======== Dataset excerpts

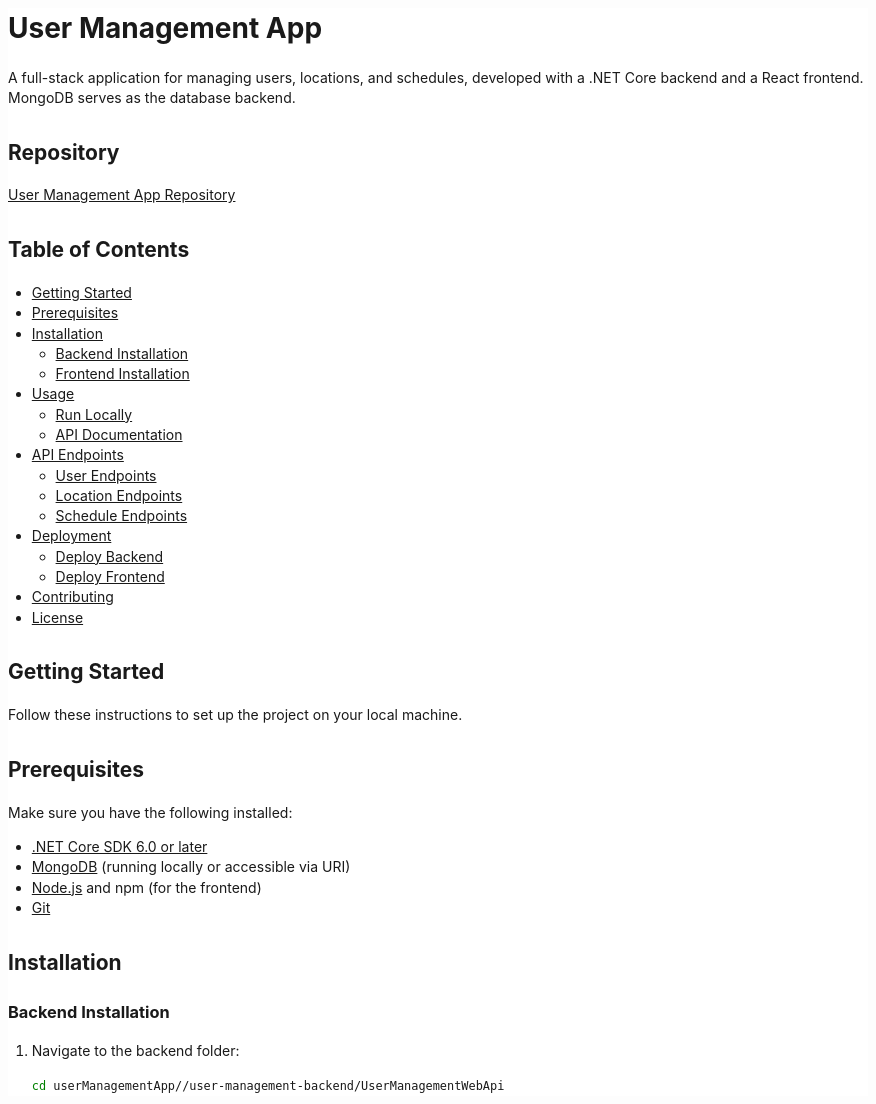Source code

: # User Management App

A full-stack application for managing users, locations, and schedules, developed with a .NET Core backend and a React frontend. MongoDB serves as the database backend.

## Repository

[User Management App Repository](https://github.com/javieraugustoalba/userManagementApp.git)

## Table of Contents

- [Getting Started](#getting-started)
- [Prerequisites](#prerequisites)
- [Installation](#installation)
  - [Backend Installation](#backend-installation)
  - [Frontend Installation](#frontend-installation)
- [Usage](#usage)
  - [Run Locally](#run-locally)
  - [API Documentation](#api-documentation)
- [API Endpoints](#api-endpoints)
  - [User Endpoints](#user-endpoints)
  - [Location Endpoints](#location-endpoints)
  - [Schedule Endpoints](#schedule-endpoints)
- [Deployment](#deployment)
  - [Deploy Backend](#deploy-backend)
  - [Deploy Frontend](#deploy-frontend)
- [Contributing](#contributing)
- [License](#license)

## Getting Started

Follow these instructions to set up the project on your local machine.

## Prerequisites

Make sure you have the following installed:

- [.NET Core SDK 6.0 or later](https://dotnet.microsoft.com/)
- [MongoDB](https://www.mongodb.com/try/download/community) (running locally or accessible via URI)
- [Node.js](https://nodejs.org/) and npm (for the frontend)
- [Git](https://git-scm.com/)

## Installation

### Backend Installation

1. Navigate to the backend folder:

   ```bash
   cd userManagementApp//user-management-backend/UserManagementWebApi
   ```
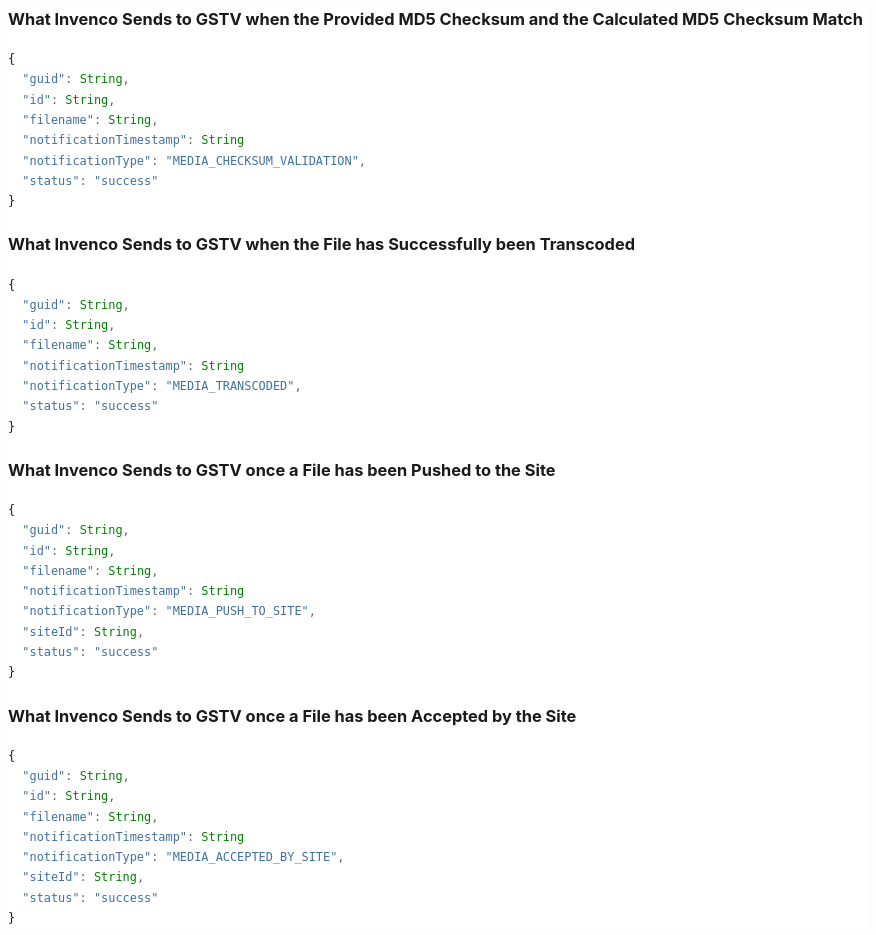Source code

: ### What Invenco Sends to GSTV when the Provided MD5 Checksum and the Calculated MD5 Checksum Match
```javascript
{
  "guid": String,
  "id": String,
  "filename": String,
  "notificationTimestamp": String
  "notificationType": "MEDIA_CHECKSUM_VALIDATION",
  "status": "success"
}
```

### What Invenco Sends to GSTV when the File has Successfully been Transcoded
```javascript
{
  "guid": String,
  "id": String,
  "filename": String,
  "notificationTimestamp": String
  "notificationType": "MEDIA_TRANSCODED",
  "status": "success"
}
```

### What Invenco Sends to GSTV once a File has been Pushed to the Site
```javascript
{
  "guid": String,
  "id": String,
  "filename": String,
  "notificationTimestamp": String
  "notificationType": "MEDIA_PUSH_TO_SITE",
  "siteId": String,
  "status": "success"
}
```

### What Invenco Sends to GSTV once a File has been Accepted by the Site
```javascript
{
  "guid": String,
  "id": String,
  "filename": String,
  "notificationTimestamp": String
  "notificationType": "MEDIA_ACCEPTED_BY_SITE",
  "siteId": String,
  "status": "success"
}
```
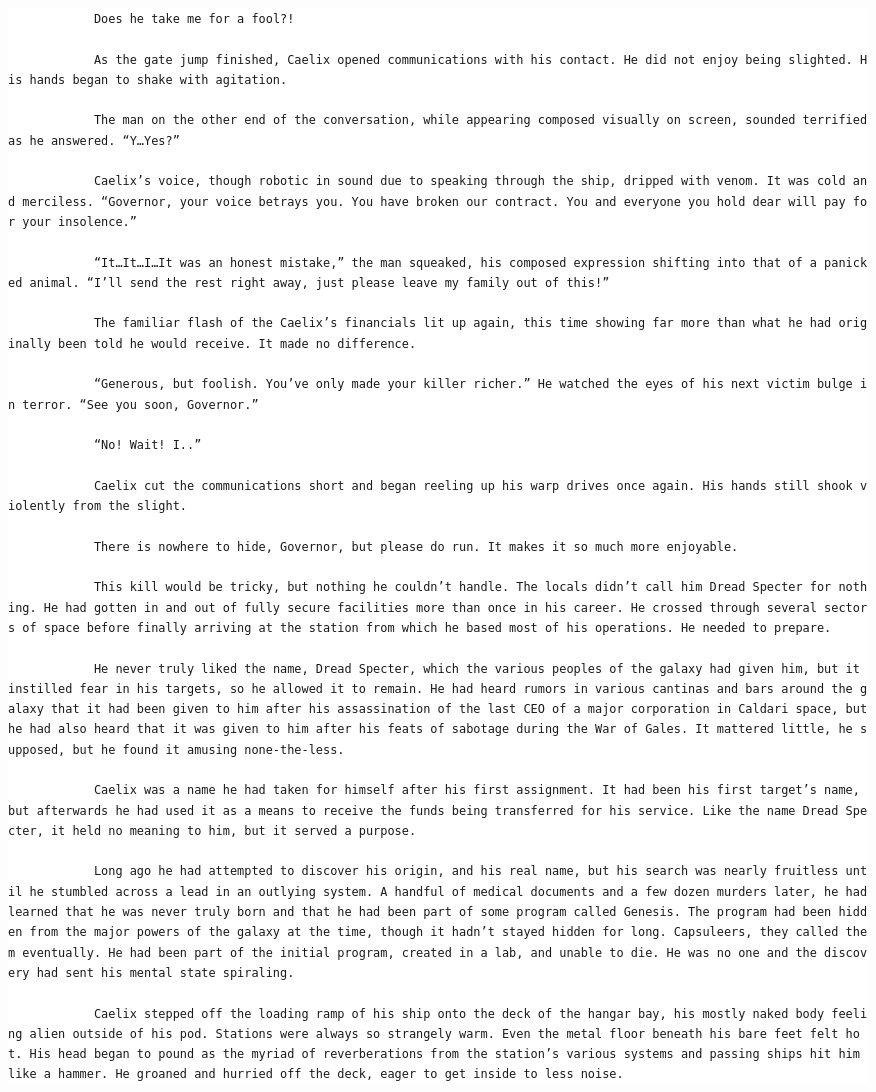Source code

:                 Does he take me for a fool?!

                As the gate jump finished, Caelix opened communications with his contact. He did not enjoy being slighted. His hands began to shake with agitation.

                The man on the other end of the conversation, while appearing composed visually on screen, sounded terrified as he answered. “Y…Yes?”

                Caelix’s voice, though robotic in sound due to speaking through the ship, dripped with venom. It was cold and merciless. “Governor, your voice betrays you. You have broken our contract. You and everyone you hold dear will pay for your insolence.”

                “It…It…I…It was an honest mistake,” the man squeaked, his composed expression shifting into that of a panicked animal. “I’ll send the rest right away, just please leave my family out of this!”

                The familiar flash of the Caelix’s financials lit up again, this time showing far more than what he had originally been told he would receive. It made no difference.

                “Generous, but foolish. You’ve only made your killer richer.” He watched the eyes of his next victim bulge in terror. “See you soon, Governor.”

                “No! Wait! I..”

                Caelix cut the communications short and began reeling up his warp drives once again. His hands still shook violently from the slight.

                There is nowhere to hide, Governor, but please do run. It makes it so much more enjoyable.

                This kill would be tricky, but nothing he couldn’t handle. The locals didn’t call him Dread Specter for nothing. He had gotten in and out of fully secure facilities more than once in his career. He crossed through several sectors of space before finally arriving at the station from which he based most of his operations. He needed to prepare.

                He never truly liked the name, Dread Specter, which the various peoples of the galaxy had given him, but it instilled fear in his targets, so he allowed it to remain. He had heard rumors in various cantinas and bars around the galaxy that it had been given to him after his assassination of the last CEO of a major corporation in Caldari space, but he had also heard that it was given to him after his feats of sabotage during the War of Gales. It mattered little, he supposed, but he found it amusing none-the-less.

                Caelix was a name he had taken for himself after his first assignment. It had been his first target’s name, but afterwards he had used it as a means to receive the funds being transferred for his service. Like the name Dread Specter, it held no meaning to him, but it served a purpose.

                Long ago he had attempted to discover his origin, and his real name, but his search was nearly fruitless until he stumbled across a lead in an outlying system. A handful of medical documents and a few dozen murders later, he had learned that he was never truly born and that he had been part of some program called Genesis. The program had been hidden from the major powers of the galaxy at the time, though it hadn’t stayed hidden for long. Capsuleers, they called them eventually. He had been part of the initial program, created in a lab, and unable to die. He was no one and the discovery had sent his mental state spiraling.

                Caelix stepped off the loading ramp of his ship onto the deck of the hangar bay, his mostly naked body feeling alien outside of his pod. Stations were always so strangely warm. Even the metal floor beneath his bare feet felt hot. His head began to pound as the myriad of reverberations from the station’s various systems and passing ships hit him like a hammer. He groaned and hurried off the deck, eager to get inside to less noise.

================
======== Dataset excerpts

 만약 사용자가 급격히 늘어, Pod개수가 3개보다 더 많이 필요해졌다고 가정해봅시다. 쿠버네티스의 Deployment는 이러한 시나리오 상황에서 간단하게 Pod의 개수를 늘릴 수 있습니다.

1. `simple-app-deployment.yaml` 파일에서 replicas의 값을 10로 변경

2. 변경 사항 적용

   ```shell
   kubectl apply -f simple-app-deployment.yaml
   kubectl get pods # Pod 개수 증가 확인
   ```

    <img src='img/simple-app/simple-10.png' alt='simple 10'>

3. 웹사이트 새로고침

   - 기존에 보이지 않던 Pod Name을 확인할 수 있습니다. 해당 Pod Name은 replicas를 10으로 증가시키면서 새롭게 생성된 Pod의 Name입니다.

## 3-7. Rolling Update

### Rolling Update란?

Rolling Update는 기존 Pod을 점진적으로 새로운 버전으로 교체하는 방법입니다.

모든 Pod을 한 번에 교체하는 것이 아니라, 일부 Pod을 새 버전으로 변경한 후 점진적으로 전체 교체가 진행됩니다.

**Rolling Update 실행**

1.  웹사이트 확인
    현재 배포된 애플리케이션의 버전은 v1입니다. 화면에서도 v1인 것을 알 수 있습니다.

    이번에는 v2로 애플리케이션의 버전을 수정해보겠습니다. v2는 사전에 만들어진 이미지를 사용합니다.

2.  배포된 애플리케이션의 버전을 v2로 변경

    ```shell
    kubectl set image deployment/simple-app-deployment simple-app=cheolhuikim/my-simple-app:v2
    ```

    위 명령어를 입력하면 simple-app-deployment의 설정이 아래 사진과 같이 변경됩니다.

================

Work request —
Copy the lines of the data above exactly as written, beginning with the line containing "- [API Endpoints](#api-endpoints)" and ending with the line containing "- [.NET Core", and leave out all other lines.

Your solution —
- [API Endpoints](#api-endpoints)
  - [User Endpoints](#user-endpoints)
  - [Location Endpoints](#location-endpoints)
  - [Schedule Endpoints](#schedule-endpoints)
- [Deployment](#deployment)
  - [Deploy Backend](#deploy-backend)
  - [Deploy Frontend](#deploy-frontend)
- [Contributing](#contributing)
- [License](#license)

## Getting Started

Follow these instructions to set up the project on your local machine.

## Prerequisites

Make sure you have the following installed:

- [.NET Core SDK 6.0 or later](https://dotnet.microsoft.com/)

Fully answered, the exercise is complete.